Russian Meteor Impact: What is known? Technical Details

The large fireball (technically, a "superbolide") observed on the morning of February 15, 2013 in the skies near Chelyabinsk, Russia, was caused by a relatively small asteroid approximately 17 to 20 meters in size, entering the Earth's atmosphere at high speed and a shallow angle.

In doing so it released a tremendous amount of energy, fragmented at high altitude, and produced a shower of pieces of various sizes that fell to the ground as meteorites.

The fireball was observed not only by video cameras and low frequency infra-sound detectors, but also by U.S. Government sensors.

As a result, the details of the impact have become clearer. There is no connection between the Russian fireball event and the close approach of asteroid 2012 DA14, which occurred just over 16 hours later.

New Fireball Data
U.S. Government sensor data on fireballs are now reported on the NASA Near-Earth Object Program Office website.

The February 15th event is the first entry on this new site, and it provides the following information about the fireball:

• Date and time of maximum brightness: 15 Feb. 2013/03:20:33 GMT
• Geographic location of maximum brightness: Latitude: 54.8 deg. N :: Longitude: 61.1 deg. E
• Altitude of maximum brightness: 23.3 km (14.5 miles)
• Velocity at peak brightness: 18.6 km/s (11.6 miles/s)
• Approximate total radiated energy of fireball: 3.75 x 10^14 Joules. This is the equivalent of about 90 kilotons (kt) of TNT explosives, but it does not represent the total impact energy (see note below).
• Approximate total impact energy of the fireball in kilotons of TNT explosives (the energy parameter usually quoted for a fireball): 440 kt.

Note that the total energy of a fireball event is several times larger than the observed total radiated energy.

The JPL fireballs website uses the following empirical formula derived by Peter Brown and colleagues to convert the optical radiant energy Eo into an estimate of the total impact energy E (see: Brown et al., The flux of small near-Earth objects colliding with the Earth.
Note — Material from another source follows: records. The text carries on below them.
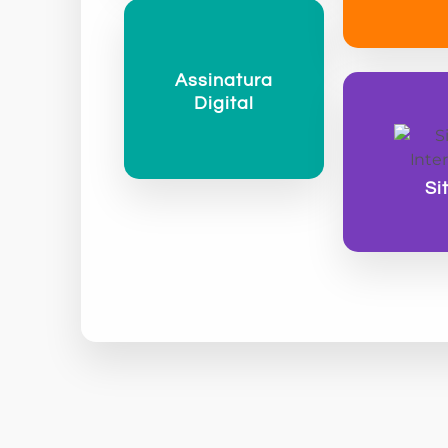
Assinatura
Digital
Si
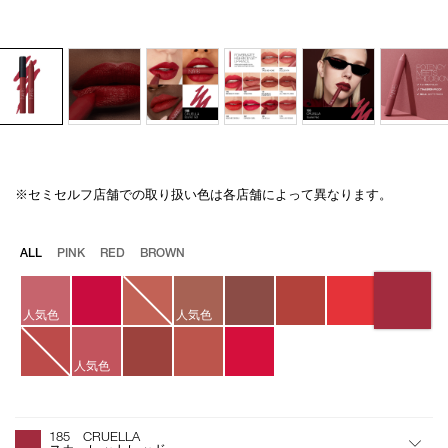
※セミセルフ店舗での取り扱い色は各店舗によって異なります。
Details
/powermatte-
商
high-
品
intensity-
番
バ
ALL
PINK
RED
BROWN
lip-
号
リ
pencil-
4535683209700
エ
185/4535683209700.html
ー
人気色
人気色
シ
ョ
ン
人気色
オ
Product
プ
Actions
185 CRUELLA
シ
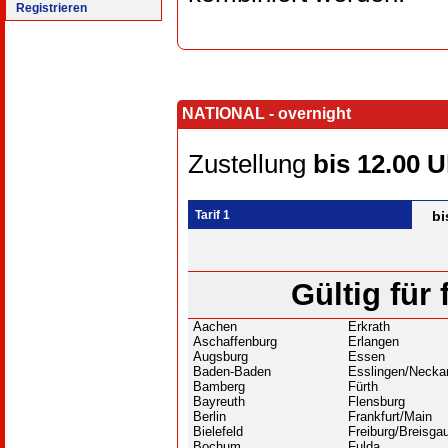
Registrieren
NATIONAL - overnight
Zustellung
bis 12.00 U
Tarif 1
bi
Gültig für
Aachen
Erkrath
Aschaffenburg
Erlangen
Augsburg
Essen
Baden-Baden
Esslingen/Necka
Bamberg
Fürth
Bayreuth
Flensburg
Berlin
Frankfurt/Main
Bielefeld
Freiburg/Breisga
Bochum
Fulda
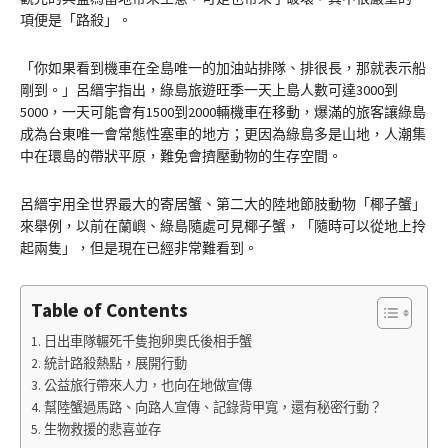
項便是「路殺」。
「你如果看到機車在全島唯一的加油站排隊、排很長，那就表示船
剛到。」呂縉宇指出，綠島旅遊旺季一天上島人數可達3000到
5000，一天可能會有1500到2000輛機車在移動，爆滿的旅客讓綠島
成為台東唯一會常態性塞車的地方；更因為綠島多是山地，人潮集
中在環島的帶狀平原，難免會擠壓動物的生存空間。
呂縉宇用全世界最大的寄居蟹、第二大的陸地節肢動物「椰子蟹」
來舉例，以前在蘭嶼、綠島隨處可見椰子蟹，「隨時可以從地上拎
起兩隻」，但是現在已經非常難看到。
Table of Contents
日出車隊輾死千隻抱卵奧氏後相手蟹
統計路殺熱點，展開行動
公益旅行帶來人力，也向在地做宣傳
幫陸蟹過馬路、向路人宣傳、記錄背甲寬，還有秘密行動？
生物救援的悲喜並存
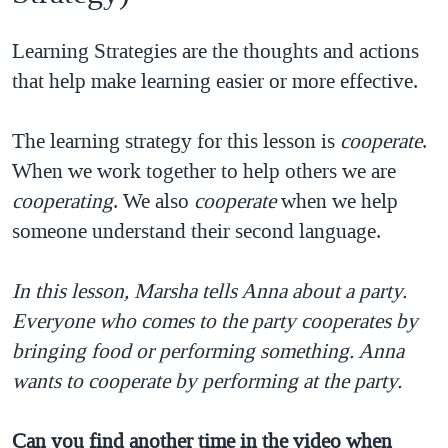
Learning Strategies are the thoughts and actions
that help make learning easier or more effective.
The learning strategy for this lesson is
cooperate
​.
When we work together to help others we are
cooperating
. We also
cooperate
when we help
someone understand their second language.
In this lesson, Marsha tells Anna about a party.
Everyone who comes to the party cooperates by
bringing food or performing something. Anna
wants to cooperate by performing at the party.
Can you find another time in the video when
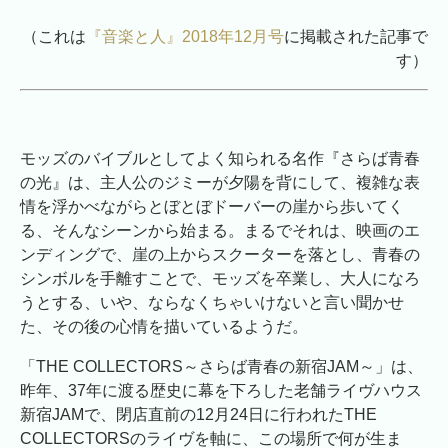
（これは
『音楽と人』2018年12月号
に掲載された記事で
す）
モッズのバイブルとしてよく知られる名作『さらば青春
の光』は、主人公のジミーが夕陽を背にして、複雑な表
情を浮かべながらとぼとぼドーバーの崖から歩いてく
る、そんなシーンから始まる。まるでそれは、映画のエ
ンディングで、崖の上からスクーターを落とし、青春の
シンボルを手離すことで、モッズを卒業し、大人になろ
うとする、いや、ならなくちゃいけないと言い聞かせ
た、その後の心情を描いているようだ。
「THE COLLECTORS～さらば青春の新宿JAM～」は、
昨年、37年に渡る歴史に幕を下ろした老舗ライヴハウス
新宿JAMで、閉店直前の12月24日に行われたTHE
COLLECTORSのライヴを軸に、この場所で何が生ま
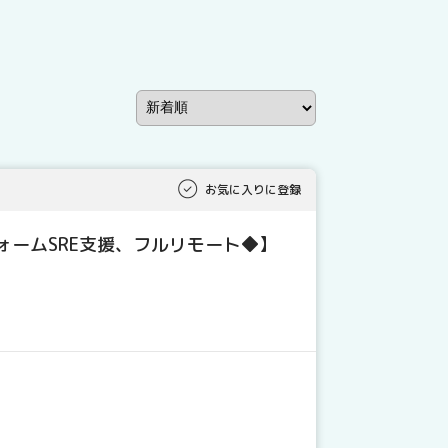
お気に入りに登録
ォームSRE支援、フルリモート◆】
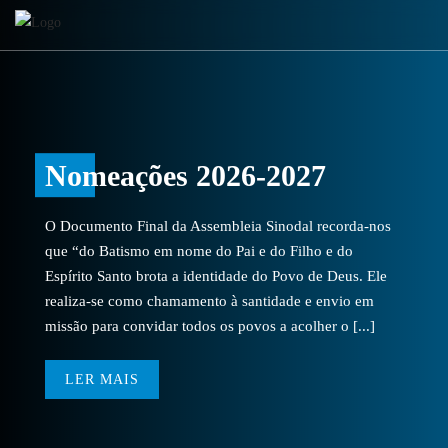
Nomeações 2026-2027
O Documento Final da Assembleia Sinodal recorda-nos
que “do Batismo em nome do Pai e do Filho e do
Espírito Santo brota a identidade do Povo de Deus. Ele
realiza-se como chamamento à santidade e envio em
missão para convidar todos os povos a acolher o [...]
LER MAIS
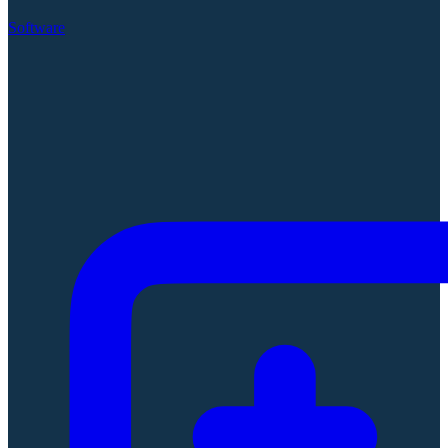
Software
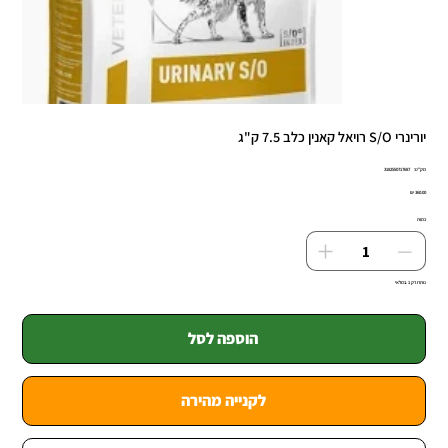
יורינרי S/O רויאל קאנין כלב 7.5 ק"ג
מק"ט
מק"ט:
3182550717687
3182550717
מחיר
כמות
נותרו רק 1 במלאי
הוספה לסל
לקנייה מהירה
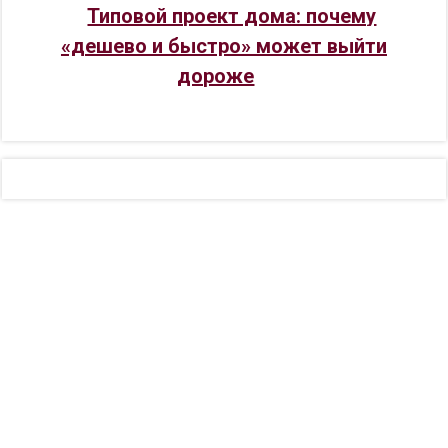
Типовой проект дома: почему
«дешево и быстро» может выйти
дороже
Nature, vol. 420, 21 Nov. 2002, pp. 294-296):.

E = 8.2508 x E_o ^0.885

During the atmospheric entry phase, an impacting object is both slowed and heated by atmospheric friction.
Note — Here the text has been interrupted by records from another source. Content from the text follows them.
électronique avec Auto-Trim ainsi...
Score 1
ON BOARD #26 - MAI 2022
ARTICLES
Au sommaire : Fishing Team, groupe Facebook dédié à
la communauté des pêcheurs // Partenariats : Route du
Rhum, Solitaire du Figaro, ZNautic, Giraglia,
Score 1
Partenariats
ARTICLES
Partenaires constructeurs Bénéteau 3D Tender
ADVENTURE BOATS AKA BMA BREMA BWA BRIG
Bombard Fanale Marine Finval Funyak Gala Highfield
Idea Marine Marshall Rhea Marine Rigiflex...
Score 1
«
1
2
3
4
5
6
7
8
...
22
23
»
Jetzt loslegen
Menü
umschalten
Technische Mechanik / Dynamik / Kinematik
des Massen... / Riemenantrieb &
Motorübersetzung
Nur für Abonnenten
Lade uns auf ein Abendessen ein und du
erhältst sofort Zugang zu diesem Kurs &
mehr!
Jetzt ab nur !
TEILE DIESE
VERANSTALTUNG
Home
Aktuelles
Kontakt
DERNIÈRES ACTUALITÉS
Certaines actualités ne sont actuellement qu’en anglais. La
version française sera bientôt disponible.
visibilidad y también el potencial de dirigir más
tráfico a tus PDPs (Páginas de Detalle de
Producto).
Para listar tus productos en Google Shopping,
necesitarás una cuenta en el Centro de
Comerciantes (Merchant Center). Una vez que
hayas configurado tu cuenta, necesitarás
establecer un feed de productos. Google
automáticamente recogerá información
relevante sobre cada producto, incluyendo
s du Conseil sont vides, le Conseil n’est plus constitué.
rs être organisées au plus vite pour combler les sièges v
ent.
In front of it, a bow shock develops where atmospheric gases are compressed and heated. Some of this energy is radiated to the object causing it to ablate, and in most cases, to break apart.

Fragmentation increases the amount of atmosphere intercepted and so enhances ablation and atmospheric braking.

The object catastrophically disrupts when the force from the unequal pressures on the front and back sides exceeds its tensile strength.

This was an extraordinarily large fireball, the most energetic impact event recognized since the 1908 Tunguska blast in Russian Siberia.

The meteorites recovered from the Chelyabinsk fireball are reported to be ordinary chondrites, which have a typical density of about 3.6 g/cm^3.

Given the total energy of about 440 kt, the approximate effective diameter of the asteroid would be about 18 meters, and its mass would be roughly 11,000 tons.

NB: All estimates of total energy, diameter and mass are very approximate.